-------- Records for the task --------
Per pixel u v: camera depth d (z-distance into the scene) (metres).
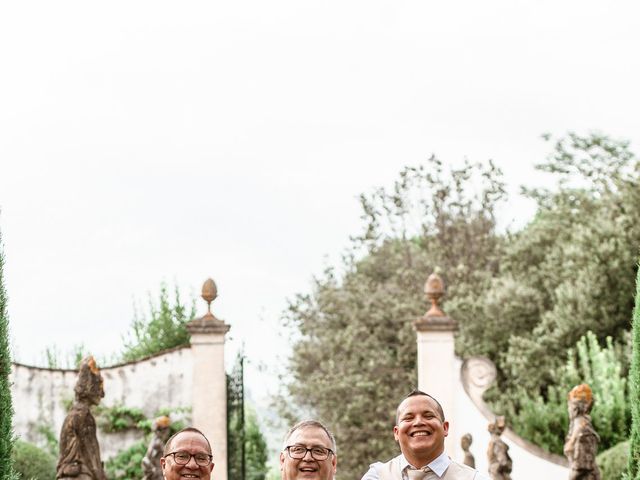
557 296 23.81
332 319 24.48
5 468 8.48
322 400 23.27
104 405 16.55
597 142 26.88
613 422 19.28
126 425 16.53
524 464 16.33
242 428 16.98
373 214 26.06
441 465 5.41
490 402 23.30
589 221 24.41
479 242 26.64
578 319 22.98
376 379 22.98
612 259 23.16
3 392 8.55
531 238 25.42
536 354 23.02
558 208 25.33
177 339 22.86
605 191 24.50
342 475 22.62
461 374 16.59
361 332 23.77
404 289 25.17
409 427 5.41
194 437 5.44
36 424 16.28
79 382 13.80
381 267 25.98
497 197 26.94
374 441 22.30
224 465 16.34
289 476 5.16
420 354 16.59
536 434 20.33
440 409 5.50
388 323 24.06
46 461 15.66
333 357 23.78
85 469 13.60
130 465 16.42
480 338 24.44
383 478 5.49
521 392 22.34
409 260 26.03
--------
▸ Work instructions: What is needed is an exact copy of the lines from the one containing "224 465 16.34" through the last line of the records, and nothing else.

▸ Solution for this exercise:
224 465 16.34
289 476 5.16
420 354 16.59
536 434 20.33
440 409 5.50
388 323 24.06
46 461 15.66
333 357 23.78
85 469 13.60
130 465 16.42
480 338 24.44
383 478 5.49
521 392 22.34
409 260 26.03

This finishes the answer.